I had to learn how to let go of the shame and guilt that nearly broke me. It is easy for me to forgive others in their hardest time and I often struggled with the self-belief that I wasn’t worthy of that same compassion.
Forgiving myself for the choices I made gave me the opportunity to learn what compassion felt like.
One of the most valuable parts of my journey today has been learning how to regain confidence. Understanding that my lack of confidence stemmed deeper than just a “lack of feeling good”, was a game changer. One of which, I’m still actively working on.
I had to understand that showing myself love meant keeping myself accountable, therefore, going that extra mile if I knew I had the capacity. Growing up and into my young adult life, accountability was something I knew very little of, let alone, setting boundaries for myself that allowed me to stay accountable. So as you can imagine, I lived a very chaotic life, mindlessly disregarding the mistreatment from others & the mistreatment I had caused.
In learning how to become accountable, it meant I had to create goals, with actionable intention behind how I would accomplish them. This required me to look at my relationships, start setting boundaries & permanently removing myself from circumstances that no longer served me.

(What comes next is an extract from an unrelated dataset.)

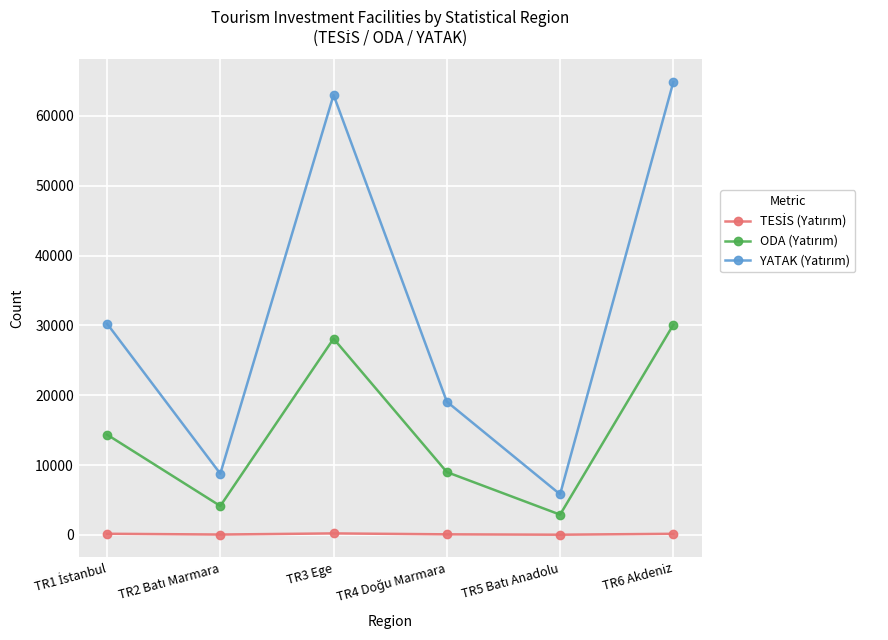

Which label corresponds to the largest value in the chart?

TR6 Akdeniz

I emphasize permanently because it required me to make a commitment to let go of situations and relationships that did not benefit the change I was working towards. The word permanently terrified me, and I knew then and there it was time to take a leap of faith in myself. Most importantly, it meant I had to start making commitments that required more of me if I wanted more for myself.
It meant showing up late nights and early morning to the promises I made for myself and not expecting an applause from a crowd. It was about creating discipline. It was about having integrity.

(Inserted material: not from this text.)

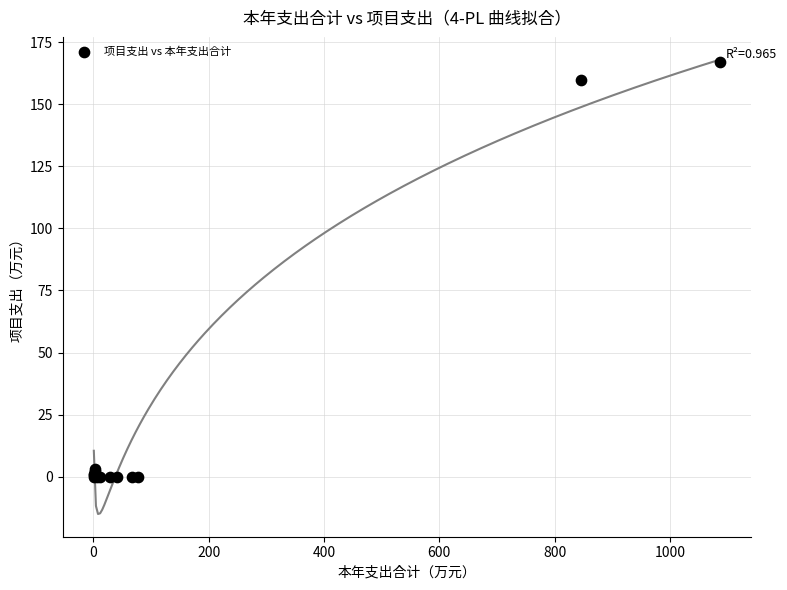

What Y value in the scatter plot is closest to 83?

159.7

I started to tell myself this is what I deserve. I deserve better, therefore I must work for it. I had created new sets of self-beliefs that were now reflective of the standards I had for myself. Through my journey in sobriety, I had to realize once I had forgiven the parts of me that I wasn’t proud of, I would have to show up as someone I was, and continue to be her everyday.
It was accepting that I could do it all if I just allowed myself to believe. If I allowed myself to have faith. Once I opened myself up to those possibilities I began to see real change in my life.
Slowly I began to let go of my past. I stopped living there and started living in the present. In exchange for the anxiety I once held onto, I cherished each experience with gratitude. I still get emotional even as I write this.
I put emphasis in my relationship with my high power and let my faith guide me. And thus, I watched as my relationship with my family began to restore itself. I grew in confidence. I grew in self-love. I grew in faith. I grew in grace. It wasn’t easy, but it was worth every difficult moment.
I kept in mind, in dire times, god’s grace: “For I consider that the sufferings of this present time are not worth comparing with the glory that is to be revealed to us.” Romans 8:18
My journey in sobriety isn’t a special case. I’m no different in God’s eyes than the homeless man on the street or the richest man in their penthouse suite. My journey and my experiences have been lived and can be relieved. I am just as capable of throwing all of my accomplishments away and starting at 1 all over again. With that being said, I have the choice every day to continue doing what I set out to do, for as long as I am alive, and that’s the greatest privilege I have.
Ultimately, the journey of self discovery and betterment is an ever going experience of learning and relearning. Trial and error. Birth and grief. You must start something in order to end it. And if you’re anything like me and you’re tired of living in a cycle, perhaps it is time to end that part of your life and start from a new beginning.
If you ask me how would I like to be remembered, I would want to tell the world to keep their faith high. The future is bright, if you have faith it will be.